Published on 26 May 2020
News

Sonia Garel and Timothy Gowers appointed professors at the Collège de France

may 25, 2020

By decree of the President of the Republic dated May 18, 2020, and on the proposal of the Board of Professors,Ms. Sonia Garel and Mr. Timothy Gowers are appointed Professors of the Collège de France, respectively in the " Neurobiology and the Immune System" and " Combinatorics"chairs , as of the 2020-2021 academic year.

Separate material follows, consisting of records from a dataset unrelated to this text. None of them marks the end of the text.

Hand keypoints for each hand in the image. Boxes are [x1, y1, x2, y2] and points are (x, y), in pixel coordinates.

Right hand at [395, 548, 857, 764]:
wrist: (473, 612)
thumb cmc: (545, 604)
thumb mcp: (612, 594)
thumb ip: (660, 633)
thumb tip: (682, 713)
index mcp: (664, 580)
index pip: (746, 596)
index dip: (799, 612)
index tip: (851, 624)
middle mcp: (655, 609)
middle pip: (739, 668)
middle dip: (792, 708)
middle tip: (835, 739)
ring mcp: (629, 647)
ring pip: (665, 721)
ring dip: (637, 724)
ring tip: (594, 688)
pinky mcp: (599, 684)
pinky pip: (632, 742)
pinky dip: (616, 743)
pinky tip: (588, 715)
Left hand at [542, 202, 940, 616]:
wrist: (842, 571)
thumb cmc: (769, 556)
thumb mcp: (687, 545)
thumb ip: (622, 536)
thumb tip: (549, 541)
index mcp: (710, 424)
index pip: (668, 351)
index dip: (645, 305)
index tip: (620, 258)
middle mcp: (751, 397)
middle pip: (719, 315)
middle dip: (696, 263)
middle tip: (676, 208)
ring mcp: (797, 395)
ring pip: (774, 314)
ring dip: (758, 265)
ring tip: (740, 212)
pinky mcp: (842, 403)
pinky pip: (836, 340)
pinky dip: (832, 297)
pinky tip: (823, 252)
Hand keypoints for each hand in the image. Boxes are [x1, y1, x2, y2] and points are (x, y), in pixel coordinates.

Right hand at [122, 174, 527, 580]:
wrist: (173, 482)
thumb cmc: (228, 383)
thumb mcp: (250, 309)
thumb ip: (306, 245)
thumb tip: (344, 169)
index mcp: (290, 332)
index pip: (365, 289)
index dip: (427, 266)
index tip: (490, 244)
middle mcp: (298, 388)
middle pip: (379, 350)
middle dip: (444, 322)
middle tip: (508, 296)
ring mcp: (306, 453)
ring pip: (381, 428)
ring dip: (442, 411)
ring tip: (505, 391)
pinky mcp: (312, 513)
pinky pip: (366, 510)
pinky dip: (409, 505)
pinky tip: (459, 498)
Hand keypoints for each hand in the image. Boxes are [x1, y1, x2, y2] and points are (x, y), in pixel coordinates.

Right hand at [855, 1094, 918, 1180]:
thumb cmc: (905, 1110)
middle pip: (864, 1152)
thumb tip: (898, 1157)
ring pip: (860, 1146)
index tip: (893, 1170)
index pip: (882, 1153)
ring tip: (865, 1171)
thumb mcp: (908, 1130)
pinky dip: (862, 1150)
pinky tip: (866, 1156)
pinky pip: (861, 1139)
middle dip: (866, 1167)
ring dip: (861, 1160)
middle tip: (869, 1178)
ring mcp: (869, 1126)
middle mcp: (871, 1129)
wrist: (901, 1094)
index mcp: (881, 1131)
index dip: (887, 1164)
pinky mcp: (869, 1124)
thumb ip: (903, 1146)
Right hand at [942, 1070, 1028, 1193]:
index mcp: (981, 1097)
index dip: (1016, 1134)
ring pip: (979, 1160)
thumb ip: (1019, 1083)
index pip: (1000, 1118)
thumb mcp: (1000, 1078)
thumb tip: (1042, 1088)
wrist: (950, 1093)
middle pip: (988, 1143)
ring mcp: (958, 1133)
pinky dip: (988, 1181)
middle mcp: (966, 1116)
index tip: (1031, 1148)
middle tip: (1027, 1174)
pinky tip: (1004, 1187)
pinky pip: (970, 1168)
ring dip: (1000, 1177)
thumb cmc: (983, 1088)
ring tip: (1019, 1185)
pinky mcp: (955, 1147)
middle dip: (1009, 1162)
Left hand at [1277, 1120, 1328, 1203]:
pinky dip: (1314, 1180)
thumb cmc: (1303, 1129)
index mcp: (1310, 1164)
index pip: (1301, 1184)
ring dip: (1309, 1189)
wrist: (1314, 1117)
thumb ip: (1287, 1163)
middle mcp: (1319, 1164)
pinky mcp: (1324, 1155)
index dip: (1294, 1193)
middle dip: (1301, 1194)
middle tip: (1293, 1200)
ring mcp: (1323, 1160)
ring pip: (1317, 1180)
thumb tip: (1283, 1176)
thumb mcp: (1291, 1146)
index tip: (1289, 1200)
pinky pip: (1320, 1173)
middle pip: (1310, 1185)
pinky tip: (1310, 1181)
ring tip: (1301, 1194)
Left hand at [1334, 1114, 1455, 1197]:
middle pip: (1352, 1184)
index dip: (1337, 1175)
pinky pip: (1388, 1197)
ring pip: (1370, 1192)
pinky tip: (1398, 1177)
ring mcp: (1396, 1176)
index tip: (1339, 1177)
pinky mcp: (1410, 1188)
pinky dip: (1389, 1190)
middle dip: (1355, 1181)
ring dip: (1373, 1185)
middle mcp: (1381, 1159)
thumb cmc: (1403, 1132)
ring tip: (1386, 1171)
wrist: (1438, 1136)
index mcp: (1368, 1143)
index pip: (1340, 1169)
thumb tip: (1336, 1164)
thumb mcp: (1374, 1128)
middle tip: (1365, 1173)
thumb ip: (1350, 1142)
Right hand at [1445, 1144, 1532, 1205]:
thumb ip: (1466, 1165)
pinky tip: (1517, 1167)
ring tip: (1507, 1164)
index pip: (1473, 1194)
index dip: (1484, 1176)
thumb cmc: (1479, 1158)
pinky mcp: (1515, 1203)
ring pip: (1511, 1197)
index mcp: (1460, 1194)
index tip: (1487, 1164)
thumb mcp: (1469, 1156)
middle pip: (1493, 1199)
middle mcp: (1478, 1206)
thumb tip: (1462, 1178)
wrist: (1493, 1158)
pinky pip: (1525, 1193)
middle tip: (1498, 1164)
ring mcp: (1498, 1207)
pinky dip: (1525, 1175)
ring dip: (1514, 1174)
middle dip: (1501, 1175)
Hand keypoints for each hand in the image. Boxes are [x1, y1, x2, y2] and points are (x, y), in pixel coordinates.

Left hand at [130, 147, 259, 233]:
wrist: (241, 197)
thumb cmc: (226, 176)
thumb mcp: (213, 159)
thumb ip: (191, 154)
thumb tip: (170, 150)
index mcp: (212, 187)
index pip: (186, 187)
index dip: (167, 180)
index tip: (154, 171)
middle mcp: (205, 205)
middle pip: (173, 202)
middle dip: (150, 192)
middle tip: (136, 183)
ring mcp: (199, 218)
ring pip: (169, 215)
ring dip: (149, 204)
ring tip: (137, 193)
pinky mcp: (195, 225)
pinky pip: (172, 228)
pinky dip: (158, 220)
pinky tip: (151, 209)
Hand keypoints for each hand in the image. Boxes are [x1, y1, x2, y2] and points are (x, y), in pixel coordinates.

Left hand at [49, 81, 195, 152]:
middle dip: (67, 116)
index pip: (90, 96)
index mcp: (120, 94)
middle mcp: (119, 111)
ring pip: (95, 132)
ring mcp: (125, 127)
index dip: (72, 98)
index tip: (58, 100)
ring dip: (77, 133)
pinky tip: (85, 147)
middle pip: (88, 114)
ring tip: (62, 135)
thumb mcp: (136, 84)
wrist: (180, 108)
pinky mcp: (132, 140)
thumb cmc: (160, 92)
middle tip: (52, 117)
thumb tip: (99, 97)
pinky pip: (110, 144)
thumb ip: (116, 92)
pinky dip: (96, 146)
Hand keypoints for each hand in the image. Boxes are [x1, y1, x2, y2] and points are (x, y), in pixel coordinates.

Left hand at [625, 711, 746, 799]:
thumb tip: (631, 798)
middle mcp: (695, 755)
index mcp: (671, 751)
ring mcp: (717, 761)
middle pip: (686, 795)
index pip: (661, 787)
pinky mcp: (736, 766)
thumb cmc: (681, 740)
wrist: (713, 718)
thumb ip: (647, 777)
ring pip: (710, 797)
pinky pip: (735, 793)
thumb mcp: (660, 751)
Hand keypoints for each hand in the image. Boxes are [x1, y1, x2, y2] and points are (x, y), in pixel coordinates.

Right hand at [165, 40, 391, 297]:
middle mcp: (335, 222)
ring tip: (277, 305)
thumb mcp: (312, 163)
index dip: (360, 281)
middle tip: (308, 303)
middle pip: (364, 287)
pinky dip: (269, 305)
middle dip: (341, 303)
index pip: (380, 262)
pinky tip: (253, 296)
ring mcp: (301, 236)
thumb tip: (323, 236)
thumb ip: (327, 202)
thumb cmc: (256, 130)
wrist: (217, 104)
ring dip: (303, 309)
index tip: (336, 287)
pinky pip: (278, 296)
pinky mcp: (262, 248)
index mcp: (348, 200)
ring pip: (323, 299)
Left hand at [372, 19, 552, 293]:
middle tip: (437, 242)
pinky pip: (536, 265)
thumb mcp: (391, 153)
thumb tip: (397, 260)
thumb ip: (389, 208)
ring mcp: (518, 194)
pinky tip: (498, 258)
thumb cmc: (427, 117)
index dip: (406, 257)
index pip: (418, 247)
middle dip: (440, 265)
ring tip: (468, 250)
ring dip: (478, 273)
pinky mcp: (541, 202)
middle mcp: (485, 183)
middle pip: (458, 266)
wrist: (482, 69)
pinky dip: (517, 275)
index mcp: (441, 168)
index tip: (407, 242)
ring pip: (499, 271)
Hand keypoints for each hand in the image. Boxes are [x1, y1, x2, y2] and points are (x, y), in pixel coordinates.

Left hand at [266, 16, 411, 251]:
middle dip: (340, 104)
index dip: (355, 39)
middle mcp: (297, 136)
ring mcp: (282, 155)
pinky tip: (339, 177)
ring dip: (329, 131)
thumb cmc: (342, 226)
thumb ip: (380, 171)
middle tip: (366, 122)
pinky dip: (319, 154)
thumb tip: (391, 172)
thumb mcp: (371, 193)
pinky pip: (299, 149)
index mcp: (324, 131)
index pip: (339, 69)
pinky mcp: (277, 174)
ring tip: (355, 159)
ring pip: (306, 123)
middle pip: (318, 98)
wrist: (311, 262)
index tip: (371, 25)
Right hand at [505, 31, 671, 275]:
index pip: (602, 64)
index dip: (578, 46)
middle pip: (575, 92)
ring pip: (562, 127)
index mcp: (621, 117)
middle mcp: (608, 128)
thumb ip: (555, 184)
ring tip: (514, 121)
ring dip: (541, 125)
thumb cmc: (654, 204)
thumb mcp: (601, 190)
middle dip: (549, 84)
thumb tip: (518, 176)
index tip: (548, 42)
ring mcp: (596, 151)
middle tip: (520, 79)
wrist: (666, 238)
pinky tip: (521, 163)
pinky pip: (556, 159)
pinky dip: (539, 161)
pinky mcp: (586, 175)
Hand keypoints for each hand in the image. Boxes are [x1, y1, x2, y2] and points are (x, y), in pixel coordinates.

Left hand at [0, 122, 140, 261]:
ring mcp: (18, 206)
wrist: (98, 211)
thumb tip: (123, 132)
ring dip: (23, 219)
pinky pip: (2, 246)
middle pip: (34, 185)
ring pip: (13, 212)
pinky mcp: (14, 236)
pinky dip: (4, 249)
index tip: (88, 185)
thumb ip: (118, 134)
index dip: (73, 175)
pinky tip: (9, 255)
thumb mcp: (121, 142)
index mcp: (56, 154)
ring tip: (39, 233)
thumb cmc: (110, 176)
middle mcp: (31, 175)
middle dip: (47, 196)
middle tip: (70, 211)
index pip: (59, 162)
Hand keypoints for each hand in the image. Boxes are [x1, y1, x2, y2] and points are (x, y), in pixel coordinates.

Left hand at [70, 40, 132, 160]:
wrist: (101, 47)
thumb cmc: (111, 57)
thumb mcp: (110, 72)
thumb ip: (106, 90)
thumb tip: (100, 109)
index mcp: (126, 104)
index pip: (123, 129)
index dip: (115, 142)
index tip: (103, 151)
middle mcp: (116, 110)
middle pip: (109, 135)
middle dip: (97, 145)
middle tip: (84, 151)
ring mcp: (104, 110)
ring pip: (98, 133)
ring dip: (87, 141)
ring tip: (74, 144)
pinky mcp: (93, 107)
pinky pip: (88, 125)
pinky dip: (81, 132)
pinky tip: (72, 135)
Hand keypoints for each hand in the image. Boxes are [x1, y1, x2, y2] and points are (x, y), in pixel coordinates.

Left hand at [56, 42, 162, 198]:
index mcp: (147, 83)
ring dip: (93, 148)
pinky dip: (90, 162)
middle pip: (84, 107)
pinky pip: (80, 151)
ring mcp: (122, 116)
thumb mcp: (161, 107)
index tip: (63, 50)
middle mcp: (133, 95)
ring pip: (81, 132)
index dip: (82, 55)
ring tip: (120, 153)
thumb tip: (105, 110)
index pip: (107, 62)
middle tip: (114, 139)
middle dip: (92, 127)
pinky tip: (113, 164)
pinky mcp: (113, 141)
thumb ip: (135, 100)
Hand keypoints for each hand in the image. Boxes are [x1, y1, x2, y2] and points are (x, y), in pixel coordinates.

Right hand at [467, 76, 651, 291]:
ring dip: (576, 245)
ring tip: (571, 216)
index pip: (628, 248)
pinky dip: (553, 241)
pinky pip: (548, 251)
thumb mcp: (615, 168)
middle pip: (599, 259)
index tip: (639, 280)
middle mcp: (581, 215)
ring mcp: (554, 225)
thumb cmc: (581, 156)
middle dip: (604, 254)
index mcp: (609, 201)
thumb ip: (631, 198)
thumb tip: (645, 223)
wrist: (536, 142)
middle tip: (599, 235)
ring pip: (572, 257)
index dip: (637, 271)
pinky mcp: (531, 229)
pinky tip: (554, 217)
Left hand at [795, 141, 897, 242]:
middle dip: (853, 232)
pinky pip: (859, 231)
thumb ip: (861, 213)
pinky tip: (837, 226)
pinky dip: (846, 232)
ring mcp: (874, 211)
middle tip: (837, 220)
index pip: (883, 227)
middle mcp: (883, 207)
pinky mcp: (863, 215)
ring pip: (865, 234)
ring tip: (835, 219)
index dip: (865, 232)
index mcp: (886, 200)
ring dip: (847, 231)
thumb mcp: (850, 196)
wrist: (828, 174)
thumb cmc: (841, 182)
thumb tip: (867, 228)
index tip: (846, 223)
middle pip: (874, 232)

Sonia Garel is a neurobiologist and heads the Brain Development and Plasticity team at the Institut de biologie de l'École normale supérieure in Paris (France). Her research focuses on the mechanisms that control the assembly of forebrain neuronal circuits during embryogenesis and postnatal development, with a particular interest in interactions with the immune system and the environment.

After studying at AgroParisTech and obtaining a PhD in developmental biology in Paris, she completed a postdoctoral fellowship at the University of California, San Francisco. She joined Inserm in 2003, and has headed the Brain Development and Plasticity team since 2008. Her work has been recognized by several prizes and awards, including the European Young Investigator Award (EURYI), the ERC Consolidation Program, the Antoine Lacassagne Prize, the Brixham Foundation Prize for Neuroscience, the NRJ-Institut de France Foundation Grand Prize, and she is a member of EMBO.

She now holds the "Neurobiology and the Immune System" Chair.

Timothy Gowers was born in Marlborough, UK, in 1963. He studied mathematics at Cambridge University, where he obtained his PhD under the supervision of Béla Bollobás. After two years as a research fellow at Trinity College (Cambridge), he became a lecturer at University College London, before returning to Cambridge in 1995, first as a senior lecturer, then from 1998 as Rouse Ball Professor of Mathematics. He was a visiting professor at Princeton between 2000 and 2002. Since 2009, he has been a Royal Society Research Professor. During the 2017-2018 academic year, he was laureate of the Fondation Sciences Mathématiques de Paris chair. He received a prize from the European Mathematical Society in 1996, and a Fields Medal in 1998. In 2012, he was knighted for services to mathematics. He is the author of Mathematics, A Very Short Introduction, and the senior editor of the Princeton Companion to Mathematics. He was elected Professor at the Collège de France in May 2020.

He now holds the Combinatorics Chair.